A federal district court in South Carolina ordered 340B Report late yesterday to destroy and not release information from more than 9,000 pages of documents that the federal government filed in a public database Thursday in a community health center’s lawsuit over the legality of the 340B program’s patient definition.
U.S. Chief Judge R. Bryan Harwell signed the order Jan. 9 and the deputy clerk of the court emailed it to 340B Report last night.
Harwell’s order said the federal defendants in the case “inadvertently filed” the documents in the federal judiciary’s online court records repository.
The documents are the certified administrative record in South Carolina community health center Genesis Health Care’s lawsuit against the U.S. Health Resources and Services (HRSA) over Genesis’ brief expulsion from the 340B program after auditors concluded that Genesis failed to maintain auditable records and dispensed 340B drugs to ineligible patients.
HRSA removed Genesis, its grantee sites, and contract pharmacies from 340B on June 26, 2018. It reinstated them on July 5, 2018, the day before a scheduled court hearing on Genesis’ emergency motion for a stay. The government voided the audit on June 6, 2019, after concluding it lacked the power to enforce its 1996 340B patient definition.
Despite its reinstatement to the 340B program, Genesis continues to challenge the 340B patient definition’s legality.
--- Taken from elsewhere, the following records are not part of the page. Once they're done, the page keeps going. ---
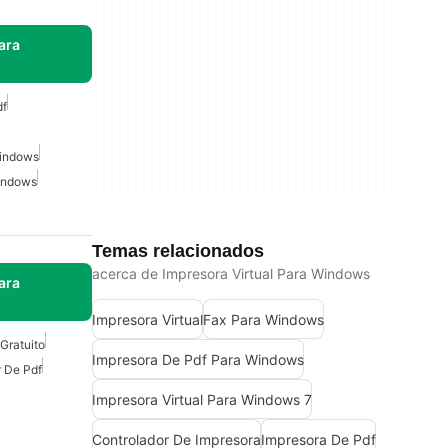
ara
df
Windows
Windows
Temas relacionados
acerca de Impresora Virtual Para Windows
ara
Impresora Virtual
Fax Para Windows
Gratuito
Impresora De Pdf Para Windows
 De Pdf
Impresora Virtual Para Windows 7
Controlador De Impresora
Impresora De Pdf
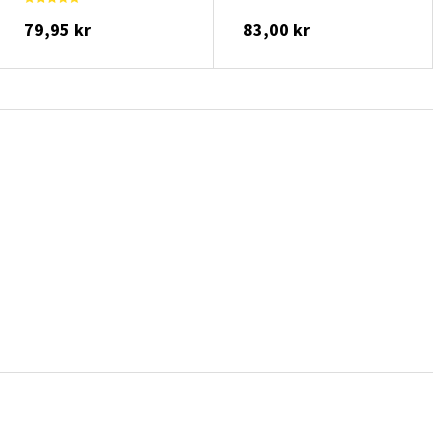
79,95 kr
83,00 kr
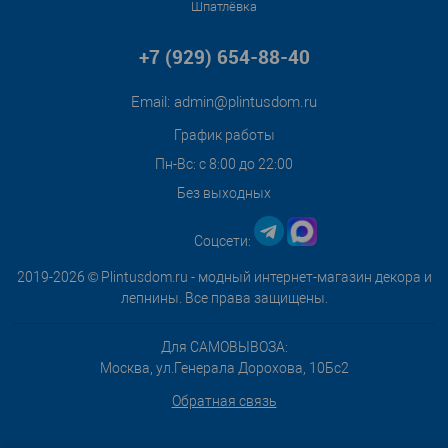
Шпатлёвка
+7 (929) 654-88-40
Email:
admin@plintusdom.ru
График работы
Пн-Вс: с 8:00 до 22:00
Без выходных
Соцсети:
2019-2026 © Plintusdom.ru - модный интернет-магазин декора и
лепнины. Все права защищены.
Для САМОВЫВОЗА:
Москва, ул.Генерала Дорохова, 10Бс2
Обратная связь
A federal appeals court ruled last year that Genesis’ case was not moot because HRSA’s patient definition remains in place and Genesis potentially could be expelled from 340B again.
HRSA’s patient definition is at 340B’s core. A court ruling invalidating it could change 340B profoundly.
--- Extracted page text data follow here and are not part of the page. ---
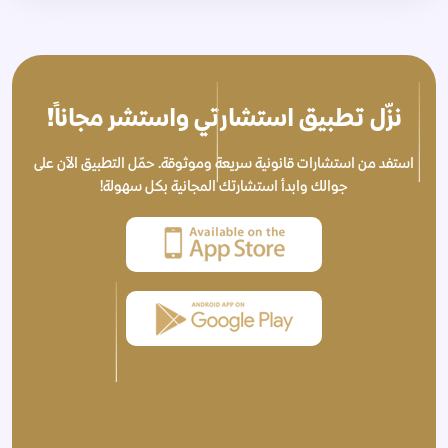
نزّل تطبيق استشارتي واستشر مجاناً!
استفد من استشارات قانونية سريعة وموثوقة. حمّل التطبيق الآن على
جوالك وابدأ استشارتك المجانية بكل سهولة!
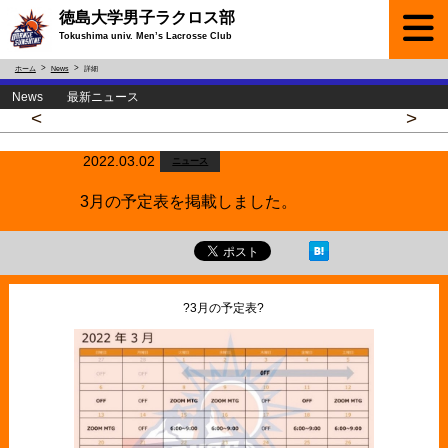
徳島大学男子ラクロス部
Tokushima univ. Men’s Lacrosse Club
ホーム
News
詳細
News 最新ニュース
<
>
2022.03.02
ニュース
3月の予定表を掲載しました。
?3月の予定表?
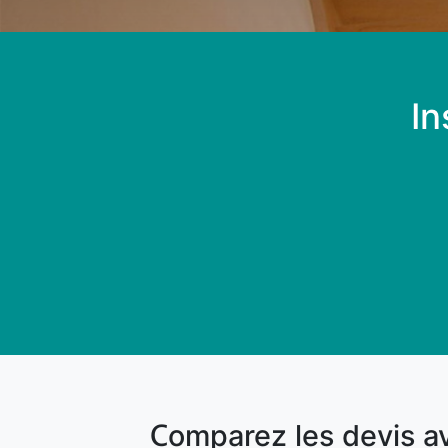
In
Comparez les devis a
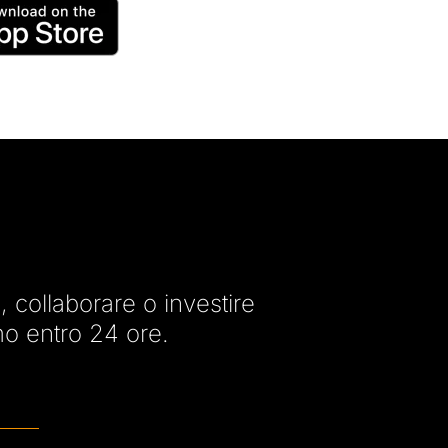
 collaborare o investire
emo entro 24 ore.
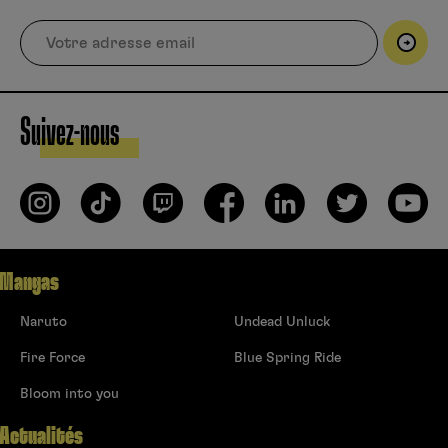
Suivez-nous
Mangas
Naruto
Undead Unluck
Fire Force
Blue Spring Ride
Bloom into you
Actualités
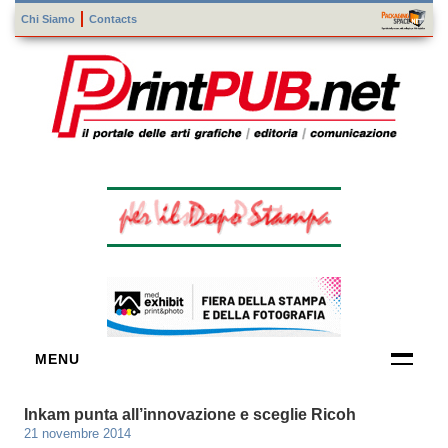
Chi Siamo
Contacts
MENU
FORNITORI
Inkam punta all’innovazione e sceglie Ricoh
DI TECNOLOGIE
21 novembre 2014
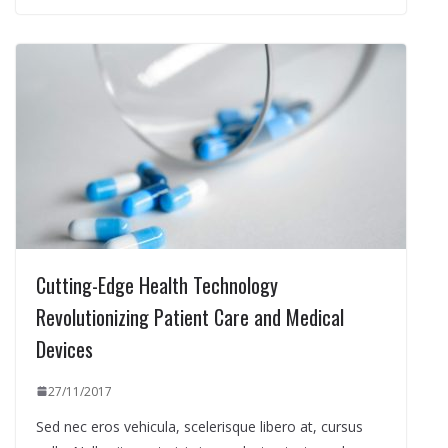
Cutting-Edge Health Technology
Revolutionizing Patient Care and Medical
Devices
27/11/2017
Sed nec eros vehicula, scelerisque libero at, cursus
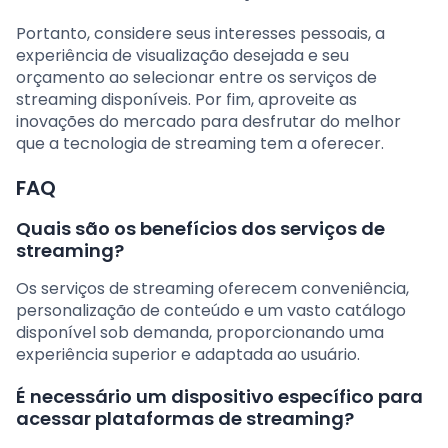
Portanto, considere seus interesses pessoais, a
experiência de visualização desejada e seu
orçamento ao selecionar entre os serviços de
streaming disponíveis. Por fim, aproveite as
inovações do mercado para desfrutar do melhor
que a tecnologia de streaming tem a oferecer.
FAQ
Quais são os benefícios dos serviços de
streaming?
Os serviços de streaming oferecem conveniência,
personalização de conteúdo e um vasto catálogo
disponível sob demanda, proporcionando uma
experiência superior e adaptada ao usuário.
É necessário um dispositivo específico para
acessar plataformas de streaming?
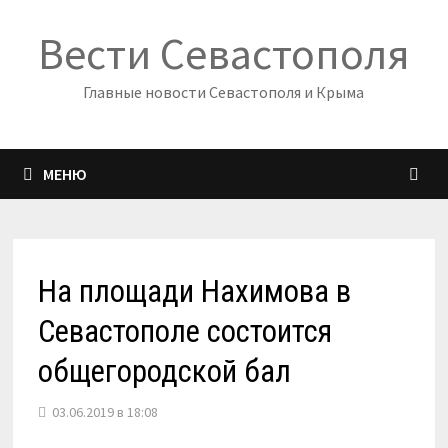
Перейти
Вести Севастополя
к
содержимому
Главные новости Севастополя и Крыма
МЕНЮ
На площади Нахимова в
Севастополе состоится
общегородской бал
03.06.2019 в 18:08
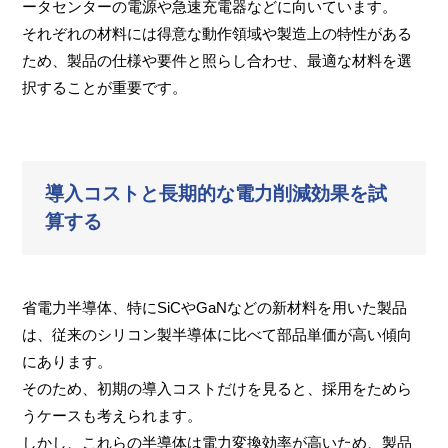
ータセンターの電源や急速充電器などに向いています。
それぞれの材料には得意な動作領域や製造上の特性がある
ため、製品の仕様や要件と照らし合わせ、最適な材料を選
択することが重要です。
導入コストと長期的な電力削減効果を試
算する
省電力半導体、特にSiCやGaNなどの新材料を用いた製品
は、従来のシリコン製半導体に比べて部品単価が高い傾向
にあります。
そのため、初期の導入コストだけを見ると、採用をためら
うケースも考えられます。
しかし、これらの半導体は電力変換効率が高いため、製品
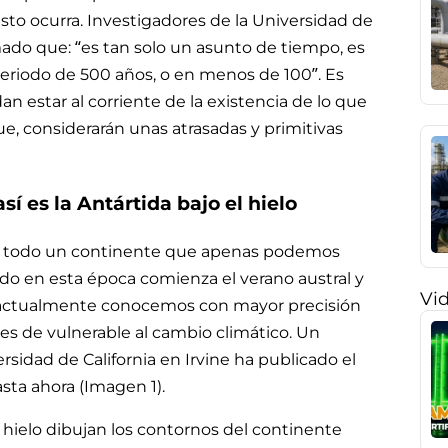
 esto ocurra. Investigadores de la Universidad de
rmado que: “es tan solo un asunto de tiempo, es
periodo de 500 años, o en menos de 100”. Es
n estar al corriente de la existencia de lo que
ue, considerarán unas atrasadas y primitivas
sí es la Antártida bajo el hielo
irme, todo un continente que apenas podemos
ndo en esta época comienza el verano austral y
Vi
 actualmente conocemos con mayor precisión
s de vulnerable al cambio climático. Un
rsidad de California en Irvine ha publicado el
sta ahora (Imagen 1).
 hielo dibujan los contornos del continente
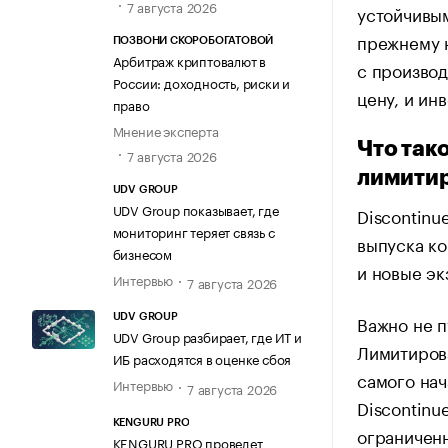
7 августа 2026
устойчивым
прежнему н
ПОЗВОНИ СКОРОБОГАТОВОЙ
Арбитраж криптовалют в
с производ
России: доходность, риски и
цену, и ин
право
Мнение эксперта
Что тако
7 августа 2026
лимити
UDV GROUP
UDV Group показывает, где
Discontinu
мониторинг теряет связь с
выпуска ко
бизнесом
и новые эк
Интервью
7 августа 2026
Важно не п
UDV GROUP
UDV Group разбирает, где ИТ и
Лимитирова
ИБ расходятся в оценке сбоя
самого нач
Интервью
7 августа 2026
Discontinu
KENGURU PRO
ограниченн
KENGURU PRO проведет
The records that HRSA filed in the case late Thursday were available in the lawsuit’s publicly accessible online case docket until mid-morning Friday, when the court withdrew them. 340B Report accessed the documents early Friday, when they could have been read and saved by anyone with a Public Access to Court Electronic Records (PACER) account.
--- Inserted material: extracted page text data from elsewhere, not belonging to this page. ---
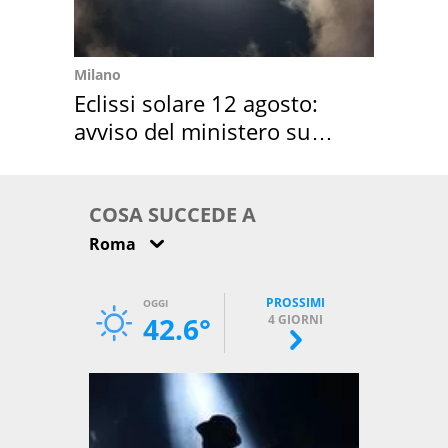
Milano
Eclissi solare 12 agosto:
avviso del ministero su
come osservarla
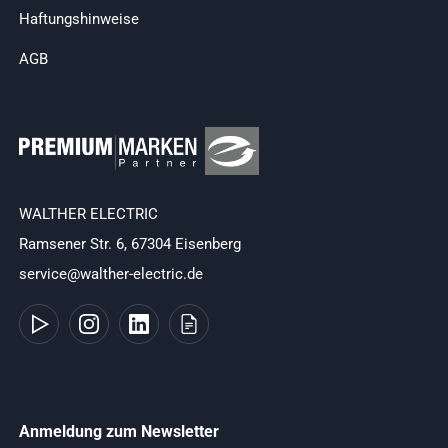
Haftungshinweise
AGB
WALTHER ELECTRIC
Ramsener Str. 6, 67304 Eisenberg
service@walther-electric.de
Anmeldung zum Newsletter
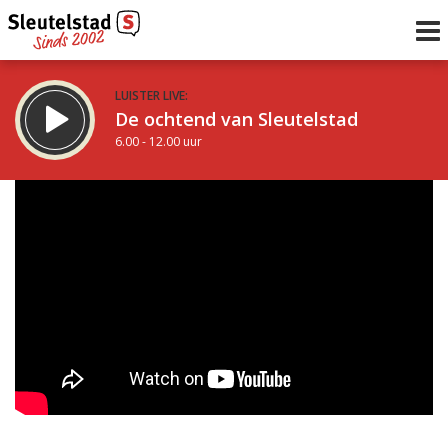
LUISTER LIVE:
De ochtend van Sleutelstad
6.00 - 12.00 uur
STRAKS:
De middag van Sleutelstad
12.00 - 19.00 uur
uur 1 van 0
Vorig uur
Volgend uur
Inklappen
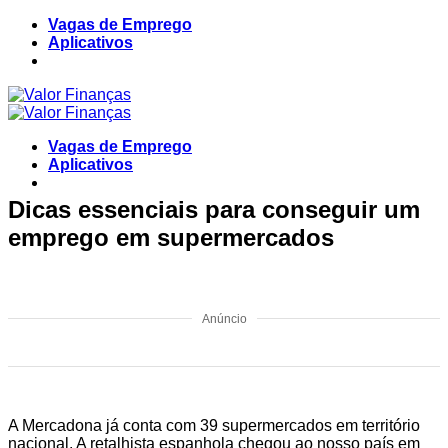
Skip
Vagas de Emprego
to
Aplicativos
content
Vagas de Emprego
Aplicativos
Dicas essenciais para conseguir um
emprego em supermercados
Anúncio
A Mercadona já conta com 39 supermercados em território
nacional. A retalhista espanhola chegou ao nosso país em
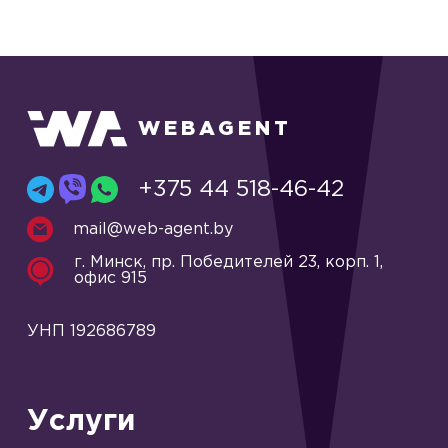
WEBAGENT
+375 44 518-46-42
mail@web-agent.by
г. Минск, пр. Победителей 23, корп. 1,
офис 915
УНП 192686789
Услуги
During a telephone call yesterday afternoon, the deputy court clerk said “a small number” of non-parties to the lawsuit accessed the documents while they were available to the public.
The documents included some patient protected health information. They also included correspondence between HRSA and its audit contractor Bizzell, between HRSA and Genesis, and between HRSA and the 340B prime vendor Apexus that does not contain confidential patient or commercial information. 340B Report was not going to publish patient protected health information.
340B Report has written extensively about the Genesis case including a two-part series in April 2022.